At Neuer Berliner Kunstverein, the exhibition’s second venue, Block presents a very personal selection of his very own favorite pieces. Starting with leftovers from the gallery—“good art never sells well,” he states4—Block built a collection over the years based on close relationships with artists, with Fluxus at its heart. Among the treasures are scores, drawings, and conceptual collages by John Cage, Stanley Brouwn, Jarosław Kozłowski, and Sigmar Polke; “I am still alive” telegrams by On Kawara; annotated Life magazines by Nam June Paik; a small painting by Richter; a vitrine featuring a dust-drawing and the remains of a potato harvest Joseph Beuys made in the front garden of Galerie René Block in 1977; and delicate arrangements by Robert Filliou and Claus Böhmler. In their present installation, these works enter a dialogue with those of younger generations, namely women artists from Turkey and Eastern Europe, like Nevin Aladağ, Aydan Murtezaoğlu, Sanja Iveković, or Alicja Kwade. “Ich kenne kein Weekend” may summarize the work of fifty years, but it certainly doesn’t put an end point on it.

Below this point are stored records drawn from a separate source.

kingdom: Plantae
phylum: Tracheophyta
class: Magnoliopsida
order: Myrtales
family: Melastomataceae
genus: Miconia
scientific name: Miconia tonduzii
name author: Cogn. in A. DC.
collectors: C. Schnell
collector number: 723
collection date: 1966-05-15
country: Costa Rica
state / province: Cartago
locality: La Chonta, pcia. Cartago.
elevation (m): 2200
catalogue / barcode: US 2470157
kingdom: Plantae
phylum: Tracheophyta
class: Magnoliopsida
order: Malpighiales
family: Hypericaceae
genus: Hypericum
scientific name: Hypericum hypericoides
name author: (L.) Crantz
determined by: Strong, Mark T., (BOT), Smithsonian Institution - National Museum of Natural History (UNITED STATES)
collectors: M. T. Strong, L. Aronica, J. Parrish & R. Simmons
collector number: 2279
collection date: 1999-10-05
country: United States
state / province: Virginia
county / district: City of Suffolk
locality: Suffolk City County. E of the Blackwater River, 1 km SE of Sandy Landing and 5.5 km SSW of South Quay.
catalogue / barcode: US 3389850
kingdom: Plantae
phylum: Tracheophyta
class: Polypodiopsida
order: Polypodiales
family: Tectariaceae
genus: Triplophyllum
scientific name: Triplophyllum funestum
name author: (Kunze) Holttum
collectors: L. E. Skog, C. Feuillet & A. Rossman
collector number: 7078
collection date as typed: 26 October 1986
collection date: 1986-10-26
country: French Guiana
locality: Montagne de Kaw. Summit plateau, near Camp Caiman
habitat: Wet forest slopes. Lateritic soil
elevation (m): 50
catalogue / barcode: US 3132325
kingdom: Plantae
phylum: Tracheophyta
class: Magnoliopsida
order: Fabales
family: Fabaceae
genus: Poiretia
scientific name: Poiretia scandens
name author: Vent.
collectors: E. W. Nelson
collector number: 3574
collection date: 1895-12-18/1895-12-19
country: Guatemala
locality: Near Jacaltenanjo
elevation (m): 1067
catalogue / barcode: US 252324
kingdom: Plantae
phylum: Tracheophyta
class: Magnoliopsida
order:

“Kampf- und Programmgalerie” was Block’s term, which translates literally as “fight and program gallery.”
“1962 Wiesbaden Fluxus 1982” at Museum Wiesbaden, Nassauischer Kunstverein, and Harlekin Art, Wiesbaden; “Fluxus da Capo,” across nine different venues in Wiesbaden in 1992; and “40 Jahre: Fluxus und die Folgen,” at Karstadt, Projektbüro Stadtmusseum, Nassauischer Kunstverein, and other venues in Wiesbaden in 2002.
This trilogy consisted of the exhibition “In den Schluchten des Balkan. Eine Reportage” [In the Gorges of the Balkans: A Report
From a press conference marking the exhibition’s opening.